Stylish and colorful fitness trackers are a hit with kids, and they just might do some good.
“It helps them stay motivated and accountable because they can track it,” she said. “It provides parents a means to reward children based on walking distance or movement. You can set monthly goals, and then you have something to work toward.”
While it’s not yet known whether fitness trackers lead to better health in the long term, the devices have helped many users step up their physical activity.
Kids may not be inclined to walk their way to a goal, but fitness trackers take into account all kinds of activities. And that’s a good thing, because kids can achieve their goals doing things they like, such as bike riding or playing on the playground, Amy said.
Kids ages 6 to 17 are encouraged to get 1 hour a day of physical activity. A federal health survey a few years ago showed only about 1 in 4 high school students reached that goal daily during the week before the survey.
Especially in cold weather, it’s easy for children and teens to become sedentary.

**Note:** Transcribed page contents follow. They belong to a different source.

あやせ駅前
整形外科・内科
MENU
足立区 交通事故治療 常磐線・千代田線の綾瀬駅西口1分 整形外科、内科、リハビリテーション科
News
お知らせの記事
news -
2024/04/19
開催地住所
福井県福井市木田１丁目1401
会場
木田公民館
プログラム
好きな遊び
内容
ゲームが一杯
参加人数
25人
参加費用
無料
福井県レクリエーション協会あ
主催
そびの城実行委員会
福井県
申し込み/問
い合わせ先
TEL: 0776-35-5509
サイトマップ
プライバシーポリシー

“With a tracker, they can see they need to move more. They can walk up and down the stairs or walk around the house to hit their goal,” Amy said. “Chores also will increase their movement.”
Some trackers link to websites that help kids track activity, and some feature a virtual reward system.
Amy recommends you monitor your kids’ activity and turn virtual points into real rewards.
“Kids who really like them get into it, and as parents, it’s a good idea to see how your kids are moving,” she said.